An identical copy of all the records is what the answer must contain.

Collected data
■ ■ ■
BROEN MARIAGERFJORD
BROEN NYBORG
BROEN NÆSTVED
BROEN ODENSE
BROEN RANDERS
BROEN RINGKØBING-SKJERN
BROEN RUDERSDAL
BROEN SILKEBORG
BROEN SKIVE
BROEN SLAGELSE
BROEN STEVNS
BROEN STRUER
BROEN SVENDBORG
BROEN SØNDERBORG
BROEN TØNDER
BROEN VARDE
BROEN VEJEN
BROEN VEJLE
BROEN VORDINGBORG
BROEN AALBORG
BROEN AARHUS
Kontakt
■ ■ ■
**EXPECTED ANSWER:**
BROEN MARIAGERFJORD
BROEN NYBORG
BROEN NÆSTVED
BROEN ODENSE
BROEN RANDERS
BROEN RINGKØBING-SKJERN
BROEN RUDERSDAL
BROEN SILKEBORG
BROEN SKIVE
BROEN SLAGELSE
BROEN STEVNS
BROEN STRUER
BROEN SVENDBORG
BROEN SØNDERBORG
BROEN TØNDER
BROEN VARDE
BROEN VEJEN
BROEN VEJLE
BROEN VORDINGBORG
BROEN AALBORG
BROEN AARHUS
Kontakt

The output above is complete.